Conversely, a longer duration since duration on ART prior to DTG initiation was found to be protective. This intriguing finding requires careful interpretation as it may reflect survivor bias or treatment tolerance. This aligns with the concept of a healthy survivor effect, where individuals who have achieved long-term survival are inherently a more resilient subgroup. These survivors likely possess better long-term adherence to ART, more resilient immune systems, or fewer comorbidities, making them less susceptible to ADEs. Alternatively, long-term exposure to ART may lead to a degree of treatment tolerance in this patient group. Further research is warranted to fully characterize this resilient patient subgroup and differentiate between these potential mechanisms [35].

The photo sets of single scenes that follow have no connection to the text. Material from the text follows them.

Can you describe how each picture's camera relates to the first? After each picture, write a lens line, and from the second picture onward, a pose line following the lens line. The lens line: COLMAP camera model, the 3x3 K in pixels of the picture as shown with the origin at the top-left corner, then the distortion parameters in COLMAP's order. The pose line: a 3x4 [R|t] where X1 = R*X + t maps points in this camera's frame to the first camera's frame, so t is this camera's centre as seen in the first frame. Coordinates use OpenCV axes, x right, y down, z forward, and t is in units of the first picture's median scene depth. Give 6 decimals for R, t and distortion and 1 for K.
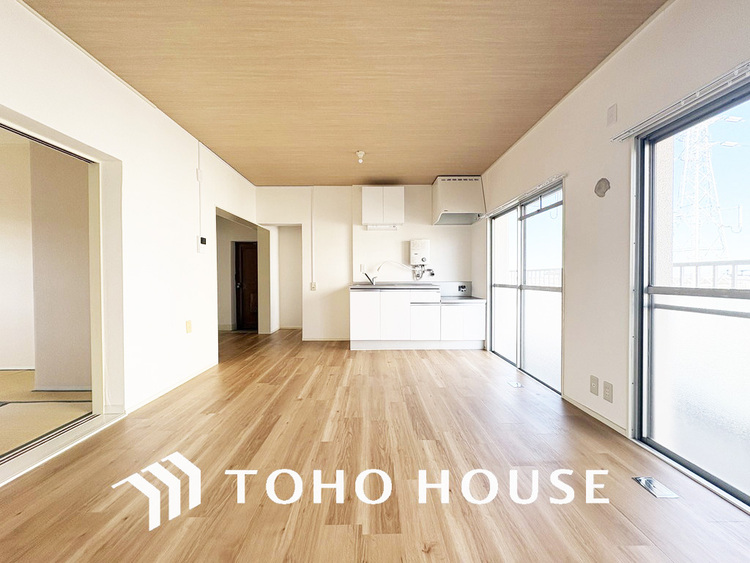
lens RADIAL K [[297.4, 0, 375.0], [0, 297.4, 281.5], [0, 0, 1]] dist [-0.000707, -0.000037]
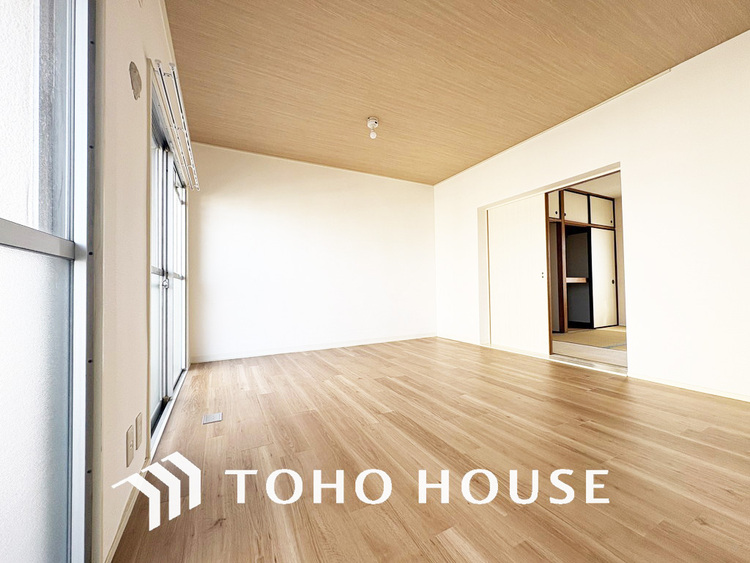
lens RADIAL K [[297.4, 0, 375.0], [0, 297.4, 281.5], [0, 0, 1]] dist [-0.000707, -0.000037]
pose [[-0.891691, 0.007078, -0.452589, 0.365234], [0.013129, 0.999861, -0.010230, 0.048563], [0.452454, -0.015064, -0.891661, 1.019459]]
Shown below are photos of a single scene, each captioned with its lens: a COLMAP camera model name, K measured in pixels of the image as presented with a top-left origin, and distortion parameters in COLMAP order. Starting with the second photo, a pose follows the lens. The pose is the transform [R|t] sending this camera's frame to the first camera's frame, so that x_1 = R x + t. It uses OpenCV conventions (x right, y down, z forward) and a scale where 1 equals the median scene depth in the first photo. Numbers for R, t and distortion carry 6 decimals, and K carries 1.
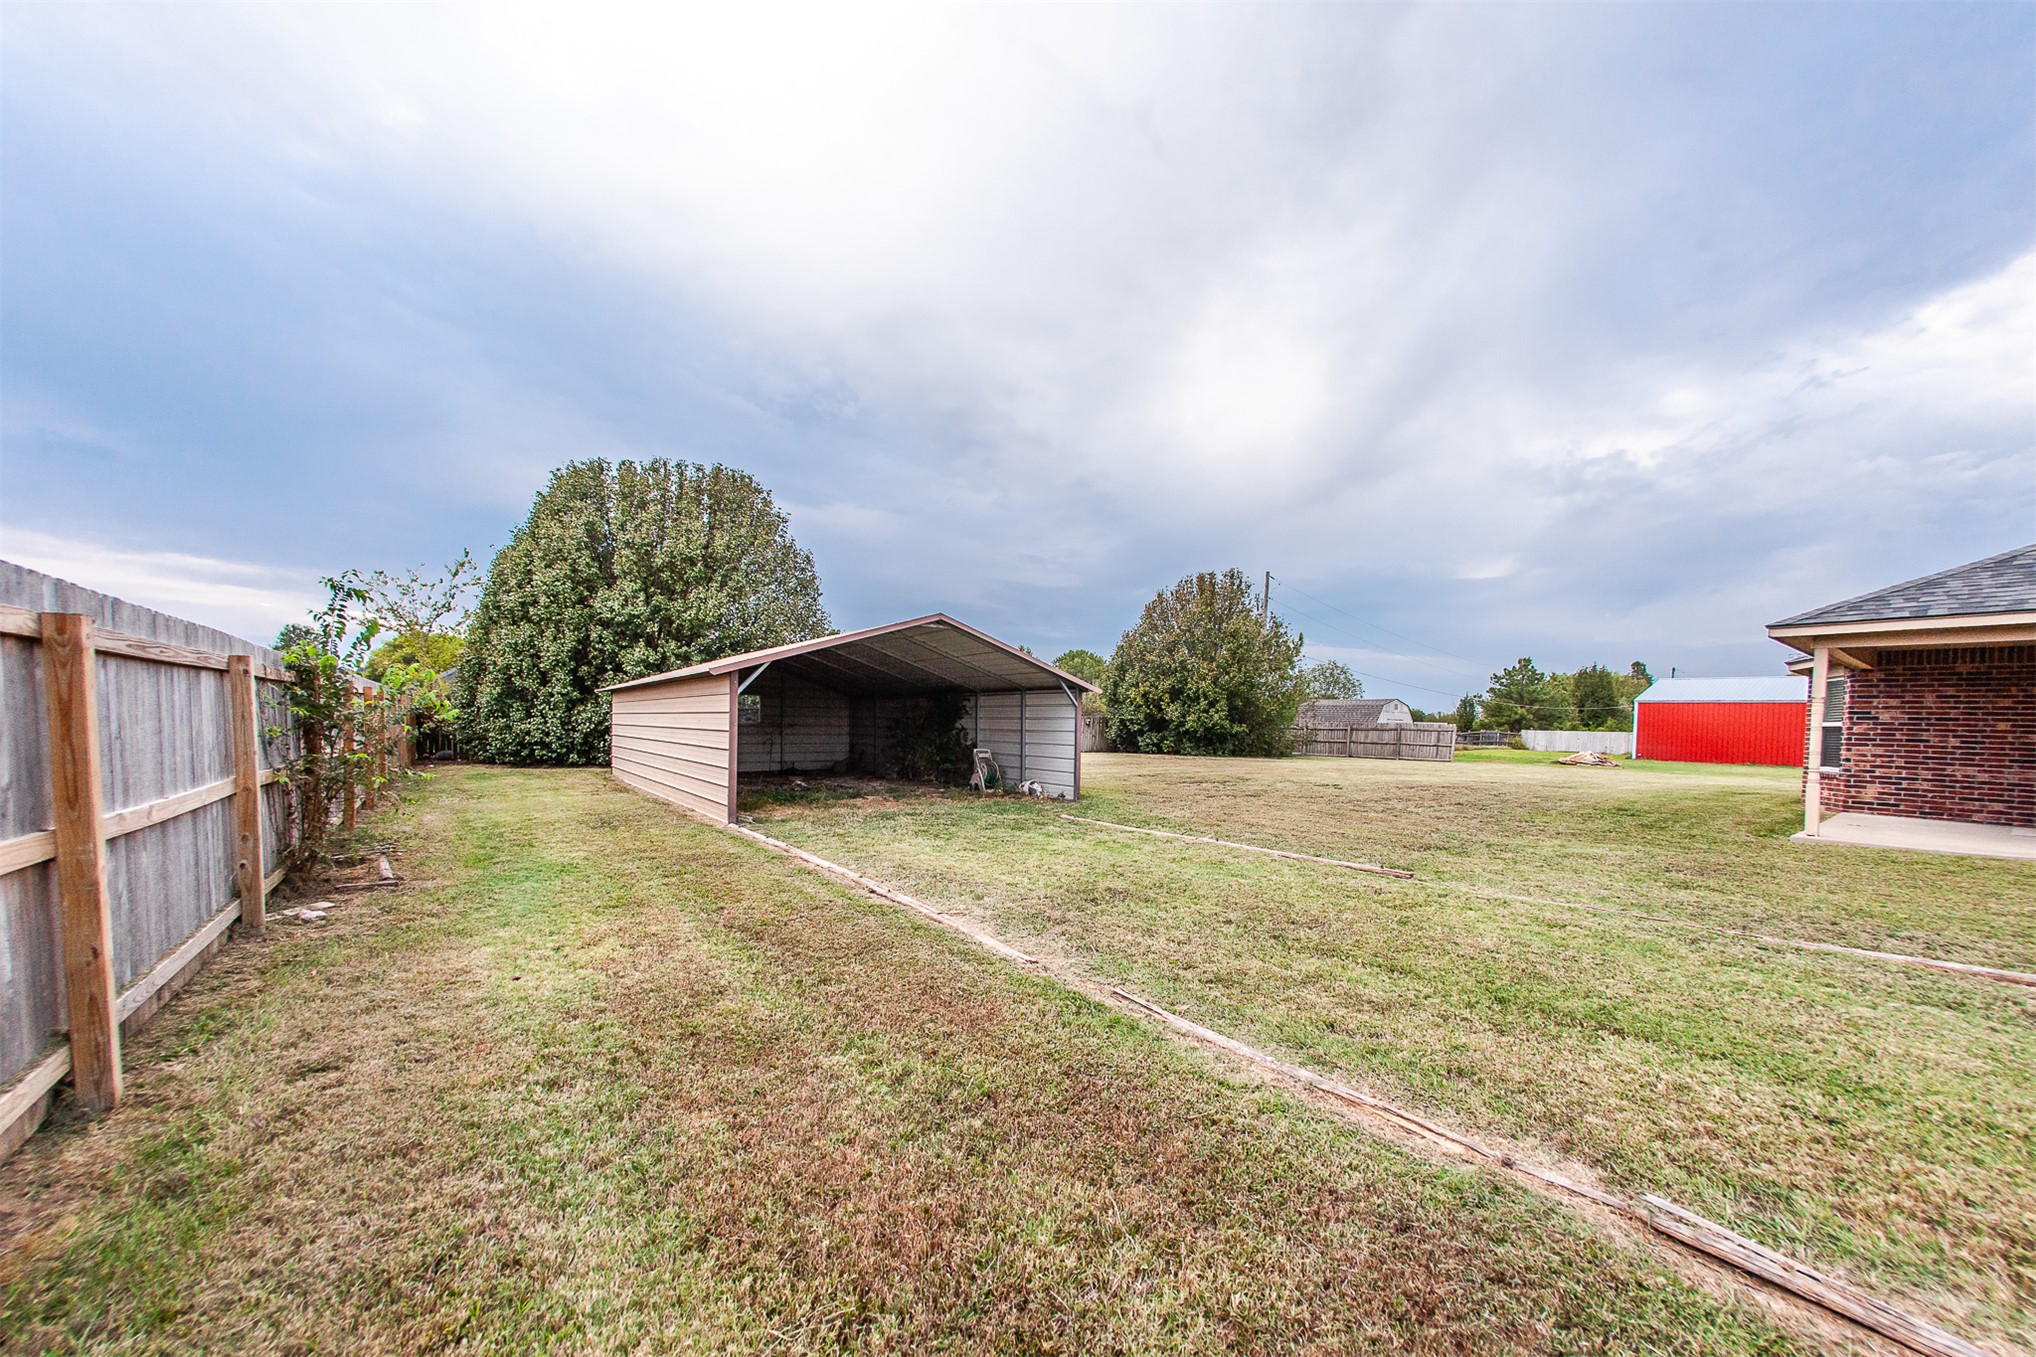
lens RADIAL K [[738.2, 0, 1023.6], [0, 738.2, 740.0], [0, 0, 1]] dist [0.000418, 0.000415]
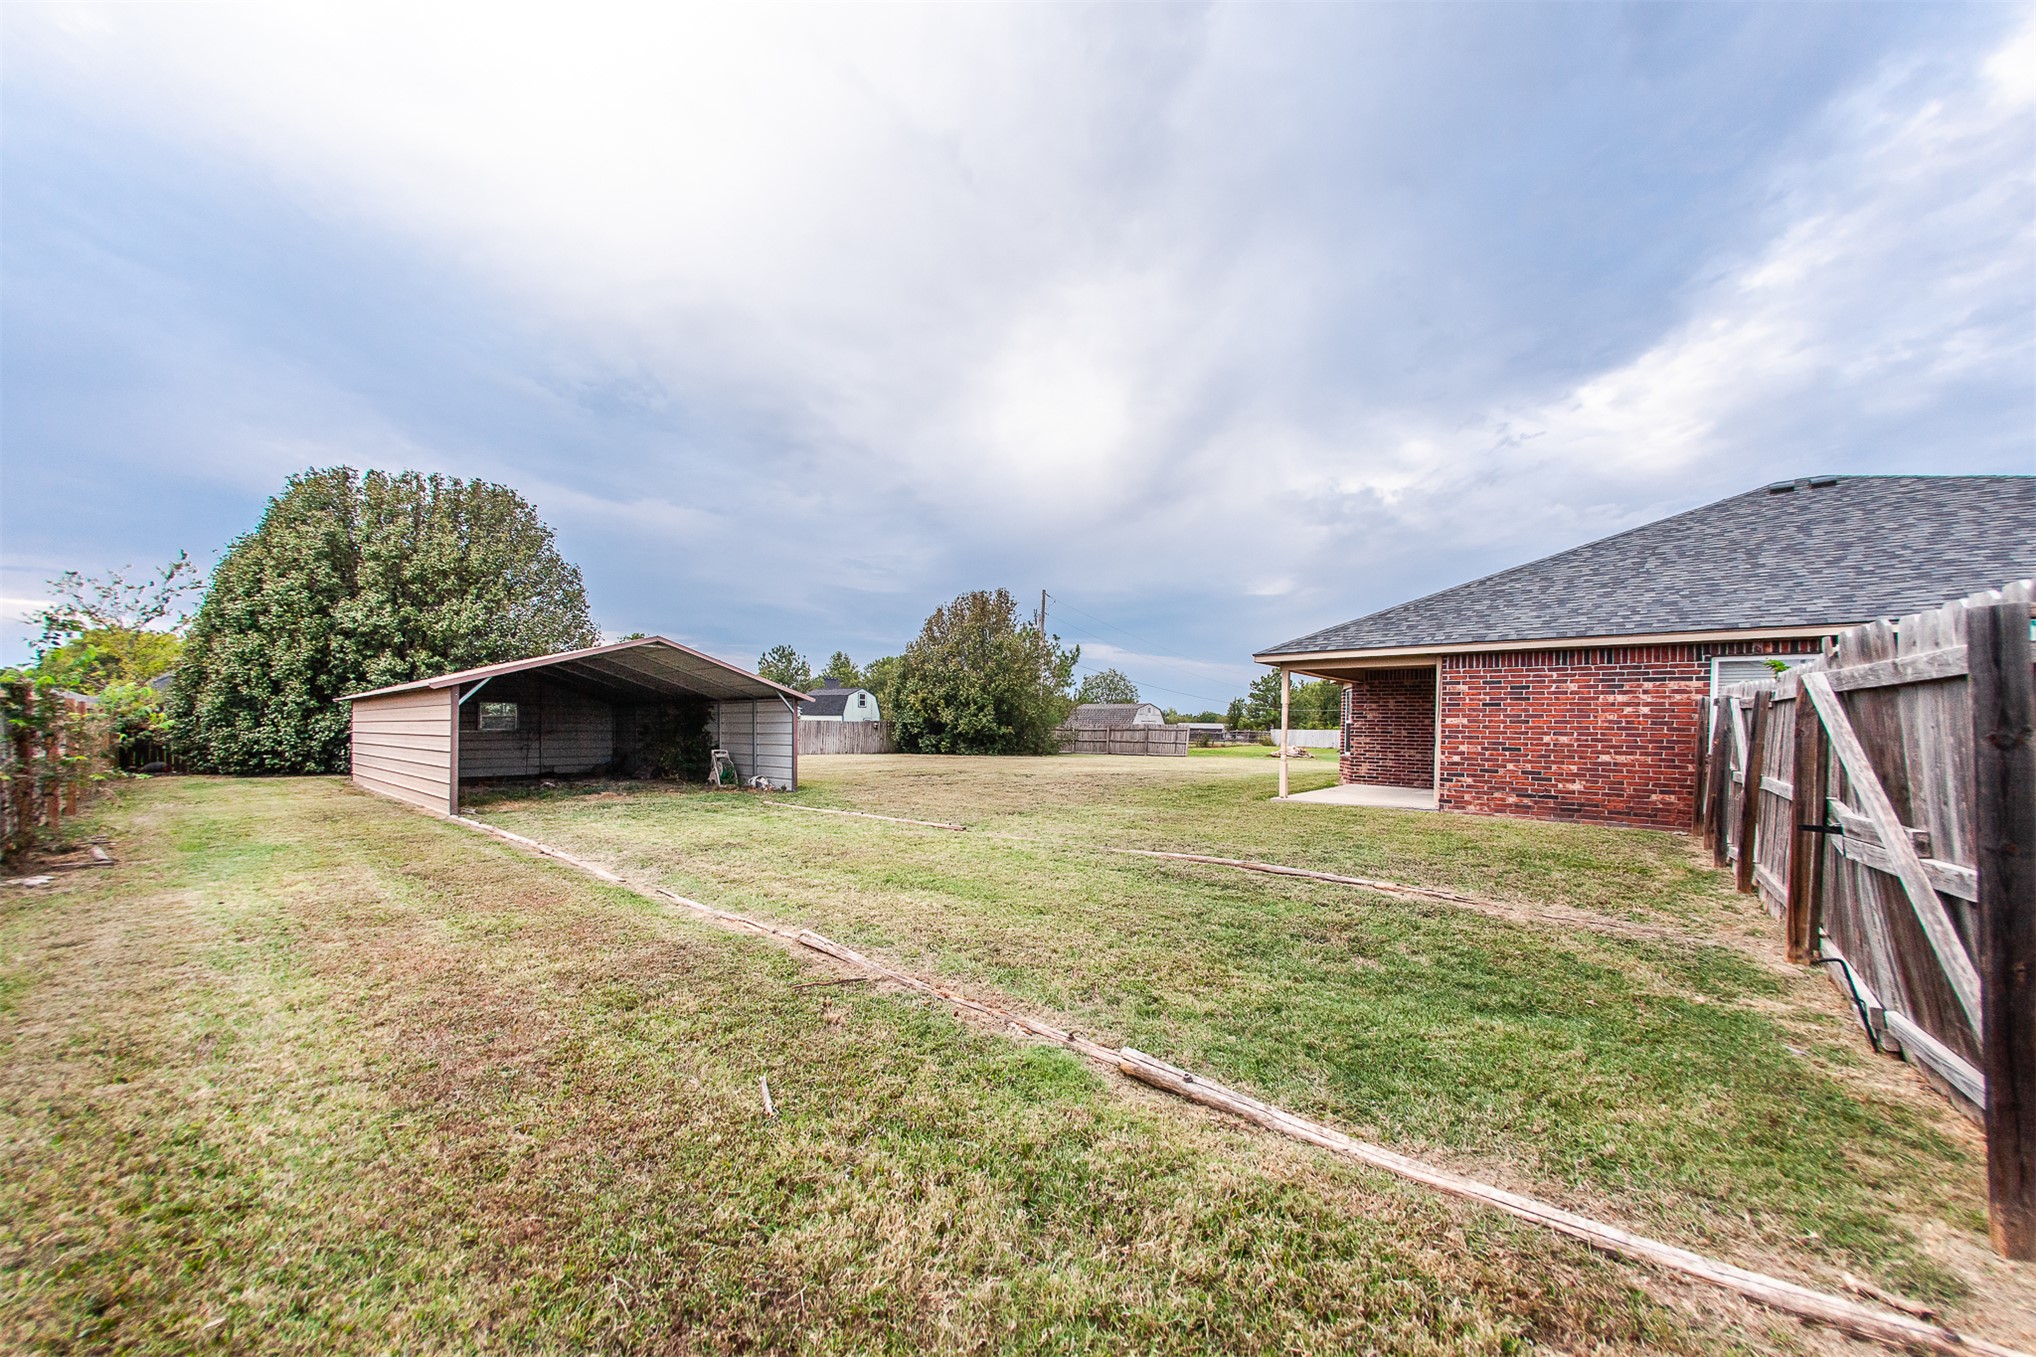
lens RADIAL K [[727.0, 0, 996.0], [0, 727.0, 730.8], [0, 0, 1]] dist [0.001285, 0.000043]
pose [[0.981260, -0.011283, 0.192356, 0.111359], [0.014702, 0.999758, -0.016360, 0.005522], [-0.192125, 0.018881, 0.981189, -0.146220]]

The strengths of this study include its large sample size and the inclusion of a comprehensive 12-month follow-up period, which is critical for observing both immediate and delayed adverse events. Crucially, the findings provide valuable real-world evidence from a setting where safety data on DTG remain sparse, thereby meaningfully contributing to the evidence base guiding DTG implementation.

Despite these strengths, several limitations inherent to the study design and data source must be acknowledged when interpreting the results. First, while 154 records (approximately 8% of the total dataset) were excluded due to inadequate ADE documentation, this proportion was relatively modest and therefore unlikely to have introduced substantial selection bias. Second, the retrospective nature of data collection precluded the precise determination of the temporal relationship between DTG initiation and the onset of ADEs, limiting detailed temporal analyses. Similarly, reliance on existing documentation led to inconsistent recording of ADE severity grading. By protocol, we defined any documented event of Grade (per CTCAE) as an ADE, meaning that mild or clinically insignificant events were included. Consequently, this study cannot report the proportion of Grade 3–4 ADEs, which may overestimate the overall prevalence of clinically significant toxicity. Third, the study could not reliably estimate the rate of DTG discontinuation attributable to ADEs, as patients who discontinued or switched therapy before completing one year of DTG were excluded due to incomplete documentation. Fourth, data regarding historical or chronic HBV/HCV co-infection and the concomitant use of potentially nephrotoxic agents (e.g., co-trimoxazole, amphotericin B) were unavailable. These unmeasured factors may act as significant confounders, particularly when evaluating renal outcomes. Fifth, because all participants received the fixed-dose combination of DTG + 3TC + TDF, it is impossible to attribute observed renal impairment to a single drug definitively. While mild, reversible increases in serum creatinine are compatible with DTG’s transporter inhibition, larger eGFR declines likely reflect TDF toxicity. Finally, consistent with the challenges of any retrospective chart review, ADEs dependent on subjective symptoms—such as insomnia or anxiety—were likely under-reported. To mitigate under-ascertainment, we included only participants with complete one-year follow-up and documented ADE data; nevertheless, a prospective multicenter design with standardized reporting and Patient-Reported Outcome Measures (PROMs) is necessary to provide more complete safety data.

Ultimately, our findings have immediate clinical implications. They call for a shift towards more individualized patient assessment and proactive, targeted monitoring. Enhanced vigilance is particularly crucial for high-risk groups: older patients, those with psychiatric disorders, a history of severe opportunistic infections like cryptococcosis, underweight status, or baseline renal impairment. Tailored management for these vulnerable individuals is essential to enhance patient safety and optimize long-term outcomes.